As a Chinese girl, I understand and feel the competition. However, not completely--because I have not been in the actual public school system for one day of my primary and secondary education. But, I have heard of stories around me of my friends burning out from the system and students who are in the international community and still not knowing where they want to go. For example, there are tons of agencies out there in China where they will give students "guidance" and sometimes even do the whole application for the student for college, and those companies will tell the students the "ultimate formula to get into an Ivy League", which is something that sometimes may or may not work. However, it is because they are being thrown this formula and being thrown into this system of manipulative education and growth, they forget who they actually want to become and are simply lost in this race of who gets a higher ranking in a competition or who got into the more prestigious summer program.

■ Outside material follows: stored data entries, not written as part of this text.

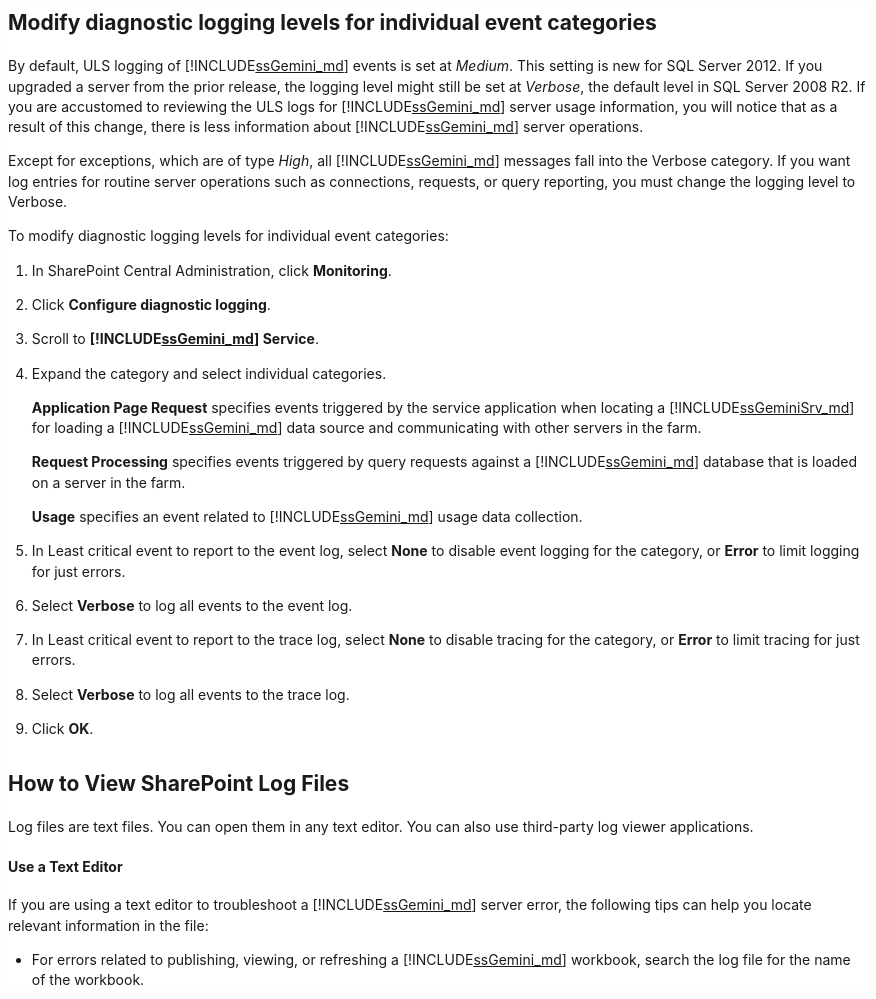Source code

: ##  <a name="bkmk_modifyloglevels"></a> Modify diagnostic logging levels for individual event categories  
 By default, ULS logging of [!INCLUDE[ssGemini_md](../../includes/ssgemini-md.md)] events is set at *Medium*. This setting is new for SQL Server 2012. If you upgraded a server from the prior release, the logging level might still be set at *Verbose*, the default level in SQL Server 2008 R2. If you are accustomed to reviewing the ULS logs for [!INCLUDE[ssGemini_md](../../includes/ssgemini-md.md)] server usage information, you will notice that as a result of this change, there is less information about [!INCLUDE[ssGemini_md](../../includes/ssgemini-md.md)] server operations.  
  
 Except for exceptions, which are of type *High*, all [!INCLUDE[ssGemini_md](../../includes/ssgemini-md.md)] messages fall into the Verbose category. If you want log entries for routine server operations such as connections, requests, or query reporting, you must change the logging level to Verbose.  
  
 To modify diagnostic logging levels for individual event categories:  
  
1.  In SharePoint Central Administration, click **Monitoring**.  
  
2.  Click **Configure diagnostic logging**.  
  
3.  Scroll to **[!INCLUDE[ssGemini_md](../../includes/ssgemini-md.md)] Service**.  
  
4.  Expand the category and select individual categories.  
  
     **Application Page Request** specifies events triggered by the service application when locating a [!INCLUDE[ssGeminiSrv_md](../../includes/ssgeminisrv-md.md)] for loading a [!INCLUDE[ssGemini_md](../../includes/ssgemini-md.md)] data source and communicating with other servers in the farm.  
  
     **Request Processing** specifies events triggered by query requests against a [!INCLUDE[ssGemini_md](../../includes/ssgemini-md.md)] database that is loaded on a server in the farm.  
  
     **Usage** specifies an event related to [!INCLUDE[ssGemini_md](../../includes/ssgemini-md.md)] usage data collection.  
  
5.  In Least critical event to report to the event log, select **None** to disable event logging for the category, or **Error** to limit logging for just errors.  
  
6.  Select **Verbose** to log all events to the event log.  
  
7.  In Least critical event to report to the trace log, select **None** to disable tracing for the category, or **Error** to limit tracing for just errors.  
  
8.  Select **Verbose** to log all events to the trace log.  
  
9. Click **OK**.  
  
##  <a name="bkmk_how2viewlogfiles"></a> How to View SharePoint Log Files  
 Log files are text files. You can open them in any text editor. You can also use third-party log viewer applications.  
  
#### Use a Text Editor  
 If you are using a text editor to troubleshoot a [!INCLUDE[ssGemini_md](../../includes/ssgemini-md.md)] server error, the following tips can help you locate relevant information in the file:  
  
-   For errors related to publishing, viewing, or refreshing a [!INCLUDE[ssGemini_md](../../includes/ssgemini-md.md)] workbook, search the log file for the name of the workbook.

Those students in the public schools are under even more pressure--their lives are dependent on test scores and the sole factor of how well they do in the education system, which leaves them with no space for self-expression. Well, technically, if they do display extremely outstanding talents and skill in one realm of knowledge or field, such as math or whichever other ones fit the criteria, they can get into college without taking the ultimate test of their lives, which is the national college entrance exam called the Gao Kao. The students don't even have time to ponder the question of who they want to be and what they want to do, they can only put their heads down and study for life.
I feel grateful that I am in the position where I am in right now, as I do have the time and energy to discover who I actually am and what I am actually passionate about. I do feel distanced from the rat race in this sense, as I actually know what I want to do and know how I want to do it, and I hope my uniqueness will empower and inspire more people to be unique and make this competition a competition of its essence, and not a competition to a standard.